We know that characters in fiction aren’t human, yet the genius of fiction is to focus the reader onto the populations of a fiction “as if” they were. We agree that Sherlock Holmes is a fiction. But he seems real, so real that most everyone knowns who he is, even if they haven’t read the stories.

In life, we have to act. But we also have no way of verifying whether our choices are the “right” ones, regardless of external influence or position. For example, in the letter section of the morning paper, a comment is made about the UCC’s stance on same-sex marriage as an “endorcement of sin,” referring to Leviticus’ “abomination” section as “proof.” The writer writes, “If you are going to believe that the Bible is the word of God, as many of us do, then you must follow it to the letter.” In this writer’s world, human “choice” is an alien concept, since all he must do to live correctly is to “follow” the letters, without any doubt as hindrance to “right.” Whenever a thing is to be done, consult the book.
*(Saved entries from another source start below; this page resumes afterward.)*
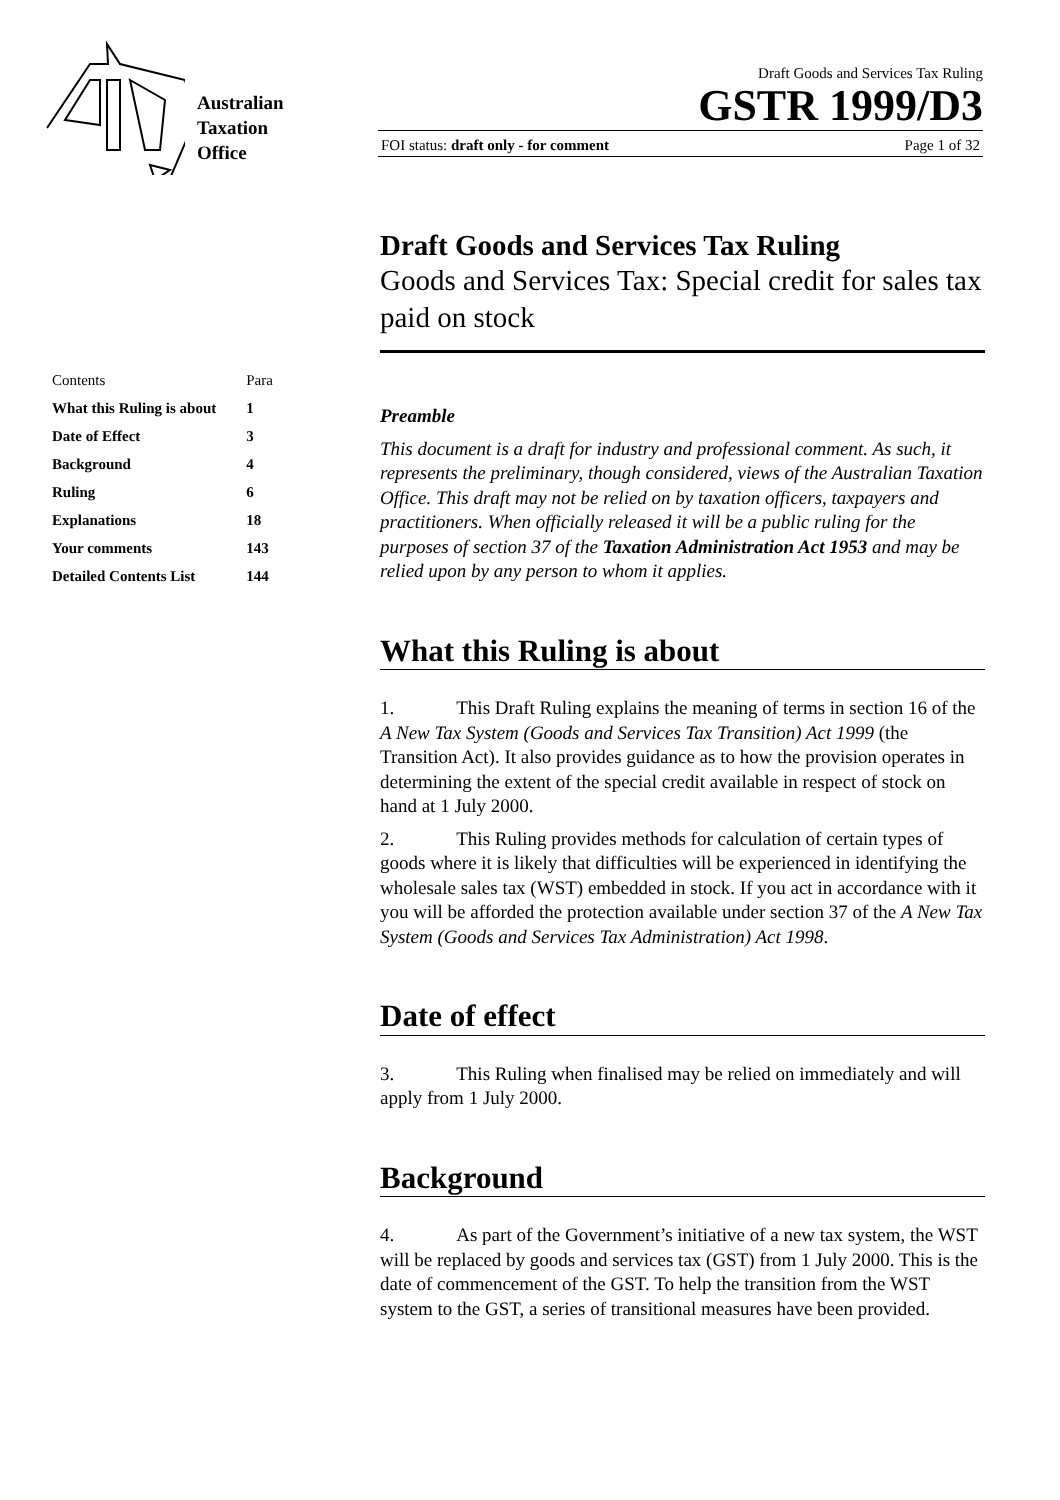Australian
Taxation
Office
Draft Goods and Services Tax Ruling
GSTR 1999/D3
FOI status: draft only - for comment Page 1 of 32
Draft Goods and Services Tax Ruling
Goods and Services Tax: Special credit for sales tax paid on stock
| Contents | Para |
| What this Ruling is about | 1 |
| Date of Effect | 3 |
| Background | 4 |
| Ruling | 6 |
| Explanations | 18 |
| Your comments | 143 |
| Detailed Contents List | 144 |
Preamble
This document is a draft for industry and professional comment. As such, it represents the preliminary, though considered, views of the Australian Taxation Office. This draft may not be relied on by taxation officers, taxpayers and practitioners. When officially released it will be a public ruling for the purposes of section 37 of the Taxation Administration Act 1953 and may be relied upon by any person to whom it applies.
What this Ruling is about
1. This Draft Ruling explains the meaning of terms in section 16 of the A New Tax System (Goods and Services Tax Transition) Act 1999 (the Transition Act). It also provides guidance as to how the provision operates in determining the extent of the special credit available in respect of stock on hand at 1 July 2000.
2. This Ruling provides methods for calculation of certain types of goods where it is likely that difficulties will be experienced in identifying the wholesale sales tax (WST) embedded in stock. If you act in accordance with it you will be afforded the protection available under section 37 of the A New Tax System (Goods and Services Tax Administration) Act 1998.
Date of effect
3. This Ruling when finalised may be relied on immediately and will apply from 1 July 2000.
Background
4. As part of the Government’s initiative of a new tax system, the WST will be replaced by goods and services tax (GST) from 1 July 2000. This is the date of commencement of the GST. To help the transition from the WST system to the GST, a series of transitional measures have been provided.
This is not, however, “proof” of right, as Sophocles teaches in Antigone. It’s a paradigm. This is far from saying that anything goes or that ethical models are “wrong.” The paradox is that we “must” choose; we can’t however cast off reason and replace it with “thoughtlessness,” which is not what Augustine argues in the rigorous City of God as a measure of the good of faith. Suttree chooses to depart Noxville in the novel (is this the right or wrong decision?). He moves just ahead of the “hunstman” who “lies all wheres” and whose hounds tire not.” Suttree will always be dogged. And this huntsman will reapear in another aspect in Blood Meridian as the “judge.” But both the huntsman and the judge are shadows and deceivers, working behind the “coldforger” who will construct his image in the eyes of other witnesses, just as the reader constructs the fiction from “letters” on the page or screen with that most valuable of things human: the thinking mind.
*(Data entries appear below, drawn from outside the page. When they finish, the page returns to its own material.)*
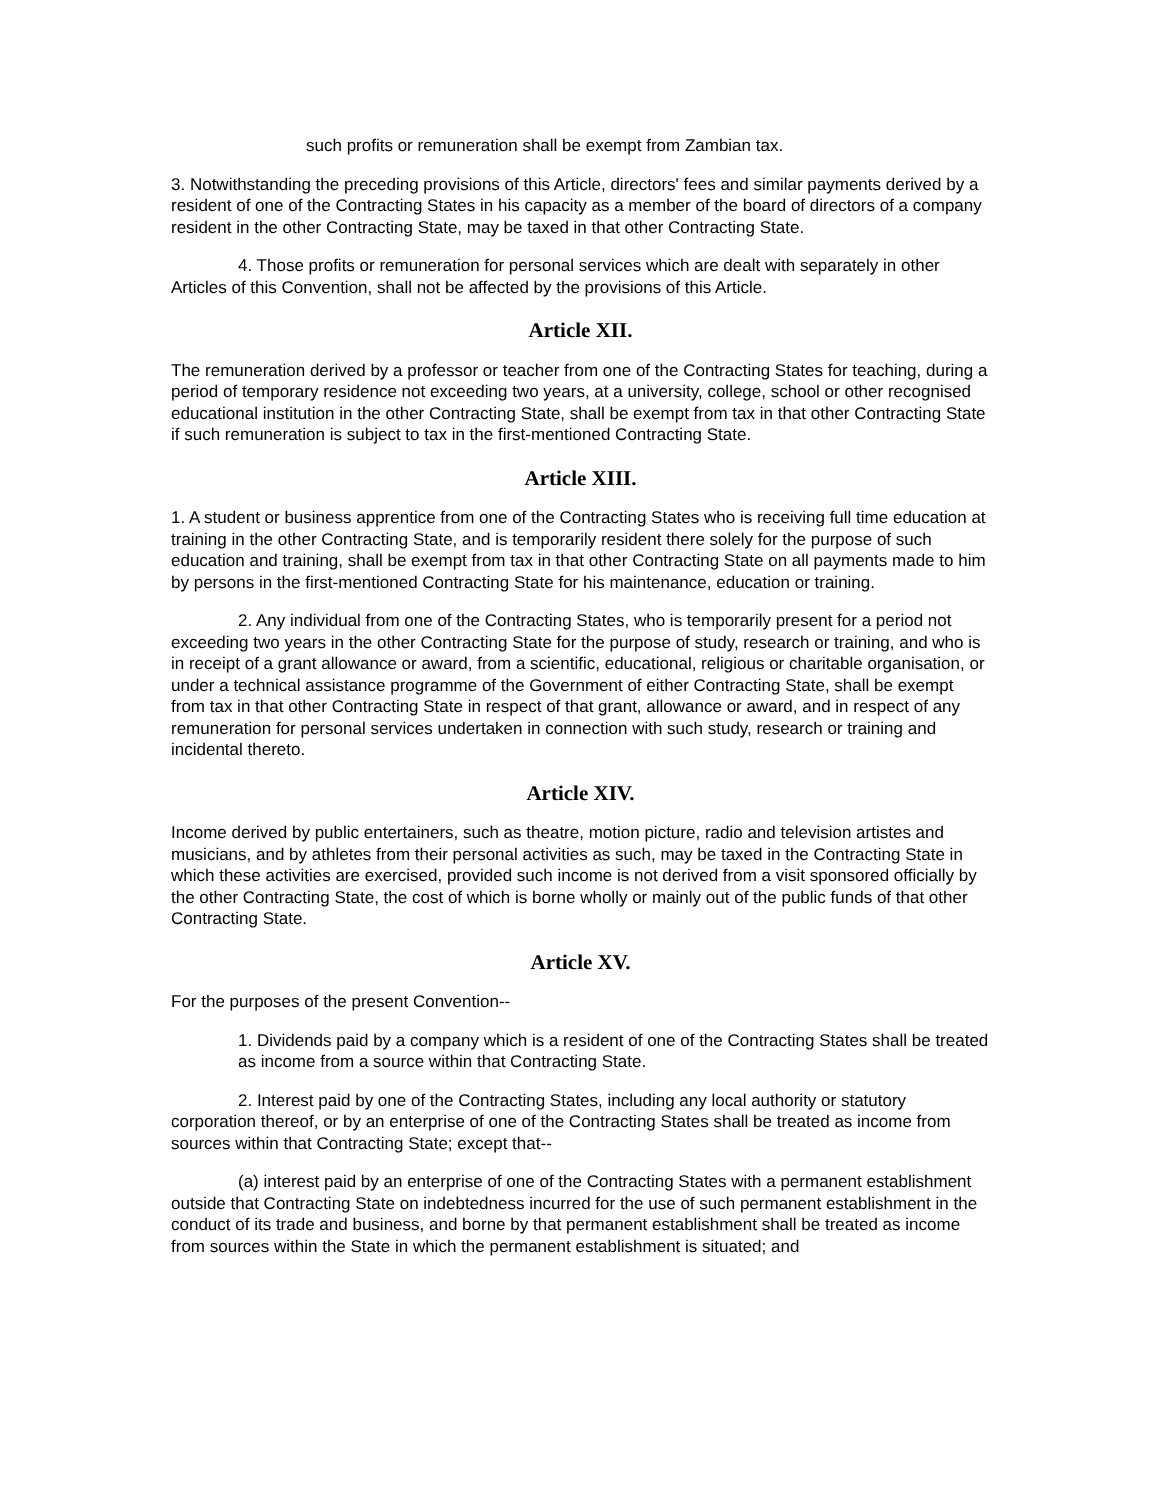such profits or remuneration shall be exempt from Zambian tax.
3. Notwithstanding the preceding provisions of this Article, directors' fees and similar payments derived by a resident of one of the Contracting States in his capacity as a member of the board of directors of a company resident in the other Contracting State, may be taxed in that other Contracting State.
4. Those profits or remuneration for personal services which are dealt with separately in other Articles of this Convention, shall not be affected by the provisions of this Article.
Article XII.
The remuneration derived by a professor or teacher from one of the Contracting States for teaching, during a period of temporary residence not exceeding two years, at a university, college, school or other recognised educational institution in the other Contracting State, shall be exempt from tax in that other Contracting State if such remuneration is subject to tax in the first-mentioned Contracting State.
Article XIII.
1. A student or business apprentice from one of the Contracting States who is receiving full time education at training in the other Contracting State, and is temporarily resident there solely for the purpose of such education and training, shall be exempt from tax in that other Contracting State on all payments made to him by persons in the first-mentioned Contracting State for his maintenance, education or training.
2. Any individual from one of the Contracting States, who is temporarily present for a period not exceeding two years in the other Contracting State for the purpose of study, research or training, and who is in receipt of a grant allowance or award, from a scientific, educational, religious or charitable organisation, or under a technical assistance programme of the Government of either Contracting State, shall be exempt from tax in that other Contracting State in respect of that grant, allowance or award, and in respect of any remuneration for personal services undertaken in connection with such study, research or training and incidental thereto.
Article XIV.
Income derived by public entertainers, such as theatre, motion picture, radio and television artistes and musicians, and by athletes from their personal activities as such, may be taxed in the Contracting State in which these activities are exercised, provided such income is not derived from a visit sponsored officially by the other Contracting State, the cost of which is borne wholly or mainly out of the public funds of that other Contracting State.
Article XV.
For the purposes of the present Convention--
1. Dividends paid by a company which is a resident of one of the Contracting States shall be treated as income from a source within that Contracting State.
2. Interest paid by one of the Contracting States, including any local authority or statutory corporation thereof, or by an enterprise of one of the Contracting States shall be treated as income from sources within that Contracting State; except that--
(a) interest paid by an enterprise of one of the Contracting States with a permanent establishment outside that Contracting State on indebtedness incurred for the use of such permanent establishment in the conduct of its trade and business, and borne by that permanent establishment shall be treated as income from sources within the State in which the permanent establishment is situated; and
Going to town with reading

Susan Gibb is going to town with McCarthy and Parker at Spinning. It’s interesting to get the impressions of her experience with these writers. I’m not familiar with Parker but have read all of McCarthy’s work. Suttree, the novel she’s currently reading, is one of McCarthy’s best novels, and deals with one his most complex characters in Cornelius Suttree. Interestingly enough, I’ve had my own relationship with the novel for a long time, reading through the novel for its bits and pieces of excellence and enjoying what amounts to a novel whose plot is less important than its moments in time. What’s the story here is a fairly broad question.
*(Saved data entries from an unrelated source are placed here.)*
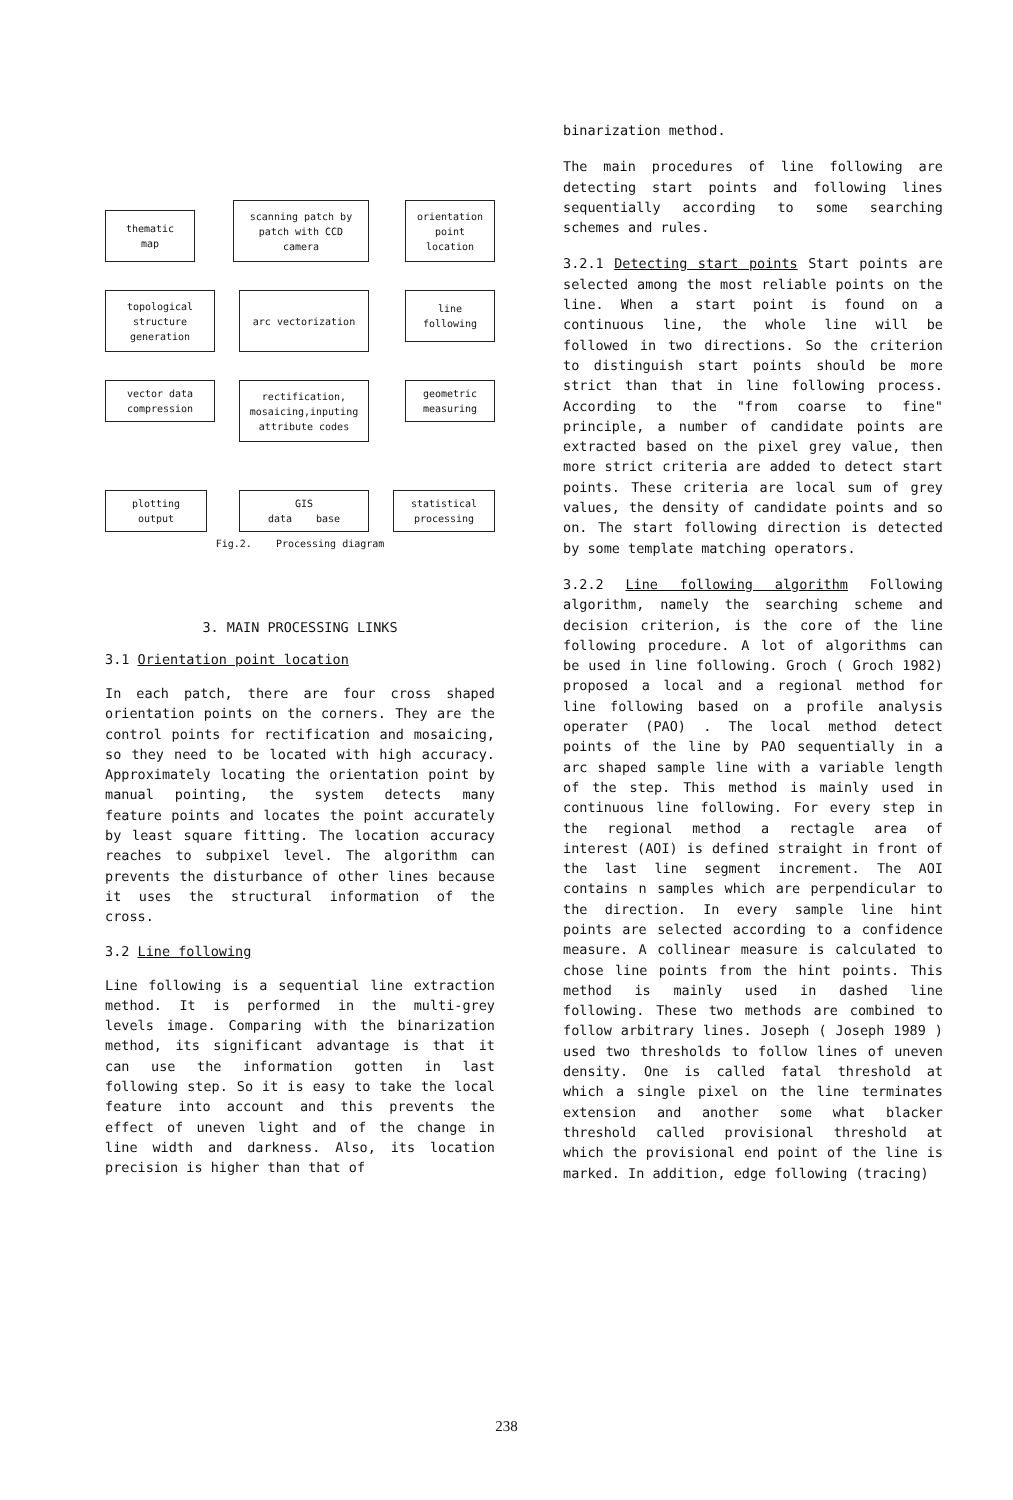thematic
map
scanning patch by
patch with CCD
camera
orientation
point
location
topological
structure
generation
arc vectorization
line
following
vector data
compression
rectification,
mosaicing,inputing
attribute codes
geometric
measuring
plotting
output
GIS
data base
statistical
processing
Fig.2. Processing diagram
3. MAIN PROCESSING LINKS
3.1 Orientation point location
In each patch, there are four cross shaped orientation points on the corners. They are the control points for rectification and mosaicing, so they need to be located with high accuracy. Approximately locating the orientation point by manual pointing, the system detects many feature points and locates the point accurately by least square fitting. The location accuracy reaches to subpixel level. The algorithm can prevents the disturbance of other lines because it uses the structural information of the cross.
3.2 Line following
Line following is a sequential line extraction method. It is performed in the multi-grey levels image. Comparing with the binarization method, its significant advantage is that it can use the information gotten in last following step. So it is easy to take the local feature into account and this prevents the effect of uneven light and of the change in line width and darkness. Also, its location precision is higher than that of
binarization method.
The main procedures of line following are detecting start points and following lines sequentially according to some searching schemes and rules.
3.2.1 Detecting start points Start points are selected among the most reliable points on the line. When a start point is found on a continuous line, the whole line will be followed in two directions. So the criterion to distinguish start points should be more strict than that in line following process. According to the "from coarse to fine" principle, a number of candidate points are extracted based on the pixel grey value, then more strict criteria are added to detect start points. These criteria are local sum of grey values, the density of candidate points and so on. The start following direction is detected by some template matching operators.
3.2.2 Line following algorithm Following algorithm, namely the searching scheme and decision criterion, is the core of the line following procedure. A lot of algorithms can be used in line following. Groch ( Groch 1982) proposed a local and a regional method for line following based on a profile analysis operater (PAO) . The local method detect points of the line by PAO sequentially in a arc shaped sample line with a variable length of the step. This method is mainly used in continuous line following. For every step in the regional method a rectagle area of interest (AOI) is defined straight in front of the last line segment increment. The AOI contains n samples which are perpendicular to the direction. In every sample line hint points are selected according to a confidence measure. A collinear measure is calculated to chose line points from the hint points. This method is mainly used in dashed line following. These two methods are combined to follow arbitrary lines. Joseph ( Joseph 1989 ) used two thresholds to follow lines of uneven density. One is called fatal threshold at which a single pixel on the line terminates extension and another some what blacker threshold called provisional threshold at which the provisional end point of the line is marked. In addition, edge following (tracing)
238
Suttree walks a fine line. He has given up his born life for another, beyond expectation. In a way the novel is about choice, following choice to its character-driven conclusion. A character figures he’ll make money by killing bats. What happens next? A man returns to his old hunting grounds and is run out of town for irreconcilable things he’s done. But so what about “choice.” Alcoholism is a major issue in the novel, but the novel isn’t about drink. Black and white is also an issue, but the novel isn’t about race. These things are “the environment” that Suttree walks through; they are a part of the nartural order as it is at this moment in time. Old age, poverty, cultural blight. Youth and morality. All these elements of life find their way into the novel, and like rocks, they hurt when you kick them. In addition, the novel is intensely moral, but there is no moral center. The conditions simply won’t allow it. Ultimately, religion doesn’t save anyone in the novel. Faith, belief, and prayer are only a part of the backdrop. In the novel, the churches are broken, and the other institutions, such as justice, are a foggy mess.

Suttree asks whether there are monsters in him, and the answer is “of course.” But does he make the monsters? What does he mean by “in”?

Entropy and choice. Suttree is a powerful character. Powerful, powerless, deserving, undeserving. Wholesome, unwholesome. He’s one of the most humen characters I’ve ever read.